Ethnic violence and shocking homicide rates are only part of the story here. Some 38 per cent of people in Johannesburg, South Africa's wealthiest city, live in poverty according to the government's own figures. In Diepsloot the figure is probably double that, although nobody seems to have reliable figures.

This raises the question that many people think about but don't dare ask for fear of spoiling the party: should South Africa have spent over $44 billion on staging the cup, on building stadiums that will eventually lie idle, or should the money have been committed to education, health and developing new industries?

At Bra Femis Tavern, a short distance from the TV park, men are drinking beer served from behind an iron grill and following Bafana's every move with a forensic eye. They wave and shout at the plasma screen and every so often I am reassured that ''I am winning'', a reference to South Africa's draw with Mexico. One of the few women in the bar tells me that ''white people'' are welcome here.

The mood is up and the bar owner believes that the cup has provided jobs for many of these men.
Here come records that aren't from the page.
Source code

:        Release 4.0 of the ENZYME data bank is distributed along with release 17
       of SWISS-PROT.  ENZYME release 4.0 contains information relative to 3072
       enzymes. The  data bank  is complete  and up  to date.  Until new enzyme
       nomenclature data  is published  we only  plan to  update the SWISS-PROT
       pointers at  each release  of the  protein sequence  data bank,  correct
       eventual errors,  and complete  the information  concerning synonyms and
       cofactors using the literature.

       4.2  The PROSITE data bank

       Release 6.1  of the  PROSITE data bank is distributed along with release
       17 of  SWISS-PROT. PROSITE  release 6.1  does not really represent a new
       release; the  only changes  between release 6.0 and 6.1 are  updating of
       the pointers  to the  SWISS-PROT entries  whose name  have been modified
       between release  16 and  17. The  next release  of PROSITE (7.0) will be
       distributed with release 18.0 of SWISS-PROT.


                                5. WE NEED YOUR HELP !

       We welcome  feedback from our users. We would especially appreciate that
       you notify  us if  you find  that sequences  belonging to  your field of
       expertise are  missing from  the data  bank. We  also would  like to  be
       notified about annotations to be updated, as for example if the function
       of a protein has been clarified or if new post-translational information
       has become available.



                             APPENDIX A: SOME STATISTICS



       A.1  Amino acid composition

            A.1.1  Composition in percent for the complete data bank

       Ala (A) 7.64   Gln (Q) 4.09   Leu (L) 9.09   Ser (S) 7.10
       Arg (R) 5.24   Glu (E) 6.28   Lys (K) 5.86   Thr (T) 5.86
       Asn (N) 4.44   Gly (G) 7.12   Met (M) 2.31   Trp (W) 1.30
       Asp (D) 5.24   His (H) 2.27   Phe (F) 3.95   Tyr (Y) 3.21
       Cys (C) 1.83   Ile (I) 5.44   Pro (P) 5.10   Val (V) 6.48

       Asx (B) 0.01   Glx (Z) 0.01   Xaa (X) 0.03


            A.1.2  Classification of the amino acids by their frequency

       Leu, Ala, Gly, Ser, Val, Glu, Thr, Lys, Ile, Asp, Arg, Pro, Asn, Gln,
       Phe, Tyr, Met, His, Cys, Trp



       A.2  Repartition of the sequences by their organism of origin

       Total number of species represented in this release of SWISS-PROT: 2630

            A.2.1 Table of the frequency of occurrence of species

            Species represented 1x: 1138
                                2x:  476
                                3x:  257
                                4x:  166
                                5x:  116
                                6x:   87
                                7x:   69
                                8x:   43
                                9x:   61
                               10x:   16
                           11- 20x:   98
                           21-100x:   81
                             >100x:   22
But as genial as the occasions is, it is these men who have missed out on South Africa's new found prosperity, and they remain condemned to life in the ghetto.

Richard Calland, Associate Professor in law at Cape Town University, put it very succinctly in a recent newspaper column : ''Sport can offer both vivid inspiration and all consuming escapism. Thus the cup may serve to remind South Africans of how much has been achieved since the days of the sporting boycott and in so doing engender a national sense of pride and purpose.''

Or he said, it may merely mask the cracks for a short time, obscuring the real fault lines and encourage those who wish to loot the state to continue to do so with dangerous impunity.

For those at the Diepsloot TV park and surrounding bars, there is no question that they have caught World Cup fever, even though they watch the events on blurred screens crammed together in a secure enclosure to protect them from each other. How they will feel when the FIFA circus moves on next month is another matter.

It will be, as Calland noted, a tough time, not just for people whose expectations have been raised, but for the ANC government of President Jacob Zuma, which will come under pressure to close the gap between rich and poor and give meaning to Mandela's rainbow nation before it becomes an empty cliche. Zuma recently wept at the poverty he came across in a small township, but progress will require more than empathy.